Esa concepción se plasmó normativamente en una decisión fundacional. En diciembre de 1983, el Poder Ejecutivo dictó de manera simultánea los Decretos 157 y 158. El primero ordenó promover la acción penal contra los máximos responsables de las organizaciones armadas guerrilleras; el segundo dispuso el enjuiciamiento de los integrantes de las Juntas Militares. No se trató de una contradicción ni de una ambigüedad política, sino de la expresión coherente de un modelo de responsabilidad dual.
La lógica era simple y jurídicamente elemental: los hechos debían ser juzgados conforme al Código Penal argentino vigente, aplicando los mismos tipos penales, las mismas garantías y los mismos principios a todos los responsables. Ese enfoque, compatible con el artículo 16 de la Constitución Nacional, constituyó el punto de partida del proceso democrático.
Ese modelo fue abandonado con el paso del tiempo.
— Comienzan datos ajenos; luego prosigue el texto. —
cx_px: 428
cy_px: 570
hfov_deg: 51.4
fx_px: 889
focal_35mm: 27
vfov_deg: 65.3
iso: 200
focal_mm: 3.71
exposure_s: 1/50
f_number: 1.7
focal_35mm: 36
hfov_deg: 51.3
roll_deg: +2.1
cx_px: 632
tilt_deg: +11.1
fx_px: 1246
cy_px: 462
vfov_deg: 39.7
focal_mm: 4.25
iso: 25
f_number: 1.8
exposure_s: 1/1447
A partir de comienzos del siglo XXI, la narrativa jurídica argentina se desplazó hacia una interpretación asimétrica del pasado, centrada exclusivamente en el terrorismo de Estado y excluyendo de toda responsabilidad penal estructural a la violencia armada no estatal.
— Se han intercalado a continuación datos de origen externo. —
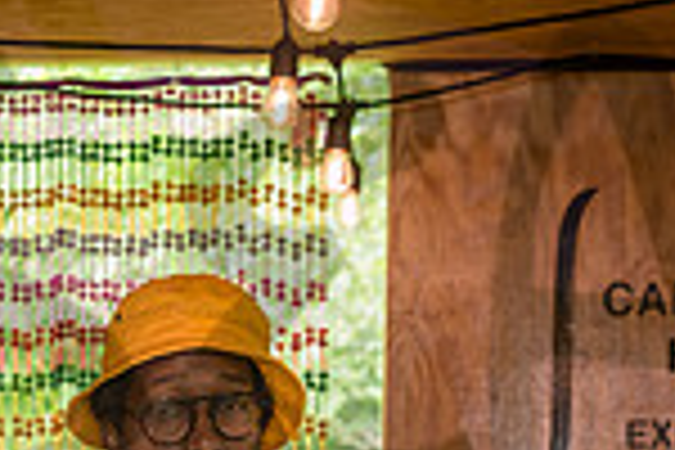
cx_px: 149
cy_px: 858
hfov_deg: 13.9
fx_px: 2756
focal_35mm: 147
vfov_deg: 8.9
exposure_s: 1/200
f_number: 4
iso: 1250
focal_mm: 35
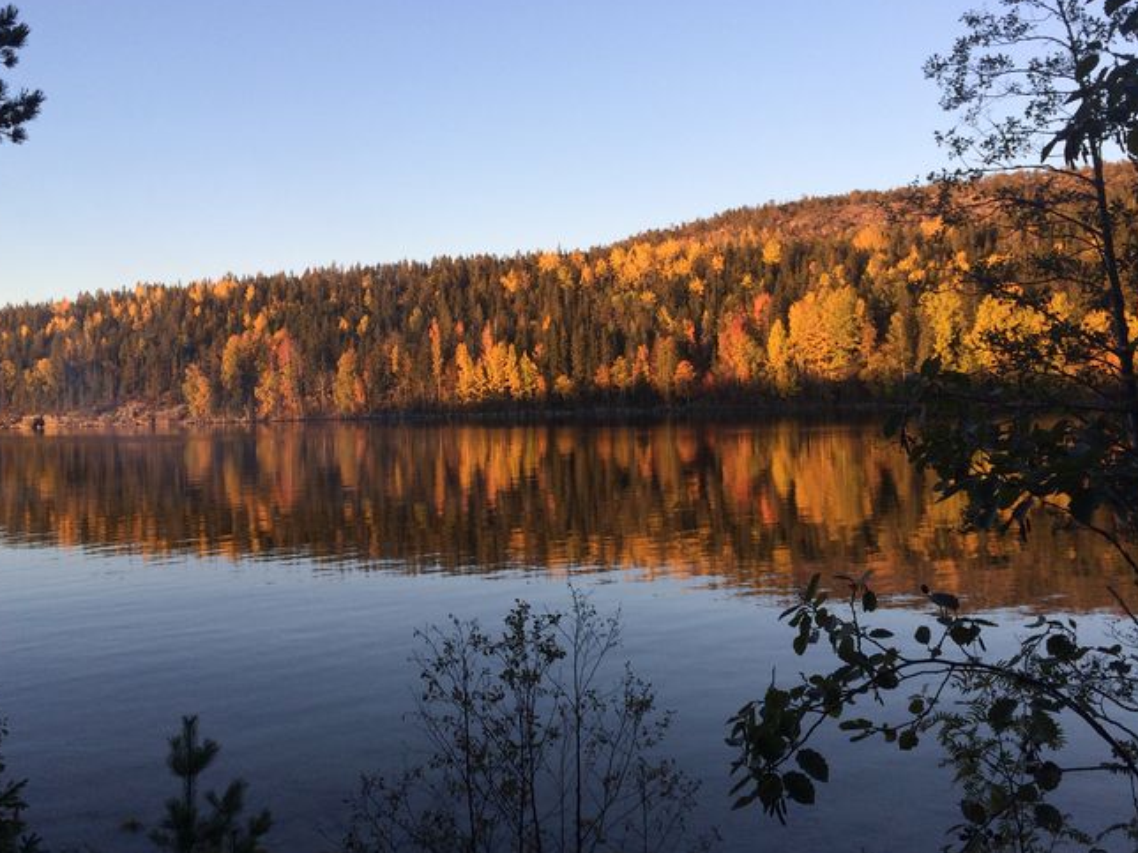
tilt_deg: +0.8
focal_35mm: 36
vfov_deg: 39.6
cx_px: 539
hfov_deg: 51.3
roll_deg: +2.1
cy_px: 366
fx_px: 1183
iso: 32
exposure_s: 1/402
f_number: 2.2
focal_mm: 4.15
Uno de los pilares de esa mutación fue la aplicación retroactiva de la Convención sobre la imprescriptibilidad de los crímenes de guerra y de los crímenes de lesa humanidad, adoptada por las Naciones Unidas en 1968. Durante el gobierno de Alfonsín, dicha convención no fue considerada aplicable en el derecho interno argentino.
Esa reinterpretación se consolidó a partir de 2005, cuando la Corte Suprema declaró la imprescriptibilidad de los delitos cometidos por agentes estatales durante los años setenta, invocando el artículo 118 de la Constitución Nacional, pese a que dicha norma no crea tipos penales ni habilita retroactividad.
El gobierno de Néstor Kirchner impulsó activamente una política penal selectiva, orientada exclusivamente contra los integrantes de las Fuerzas Armadas, mientras se consolidaba una narrativa de exculpación estructural de la violencia guerrillera. Este esquema reeditó, bajo nuevas formas, el antecedente de la amnistía de 1973, que había demostrado que la impunidad selectiva no pacifica sino que incentiva la reiteración de la violencia.
Este doble estándar proyecta un mensaje normativo hacia el futuro: cuando el orden jurídico transmite que la violencia armada no estatal queda fuera del reproche penal máximo, se debilita el monopolio legítimo de la fuerza.
Desde el Derecho Internacional Humanitario, esta selectividad carece de sustento. El artículo 3 común a los Convenios de Ginebra y el Protocolo II establecen que tanto los Estados como los grupos armados organizados pueden cometer crímenes graves.
Sudáfrica adoptó un camino distinto. A través de la Comisión de la Verdad y Reconciliación, agentes estatales y miembros de organizaciones armadas comparecieron por igual, asumiendo responsabilidades sin distinciones ideológicas.
El contraste es evidente. Mientras Sudáfrica sostuvo una verdad completa, Argentina optó por una memoria jurídica selectiva. Tal vez haya llegado el momento de recuperar aquella intuición fundacional de la democracia argentina: no hay reconciliación sin verdad, ni verdad sin responsabilidad compartida.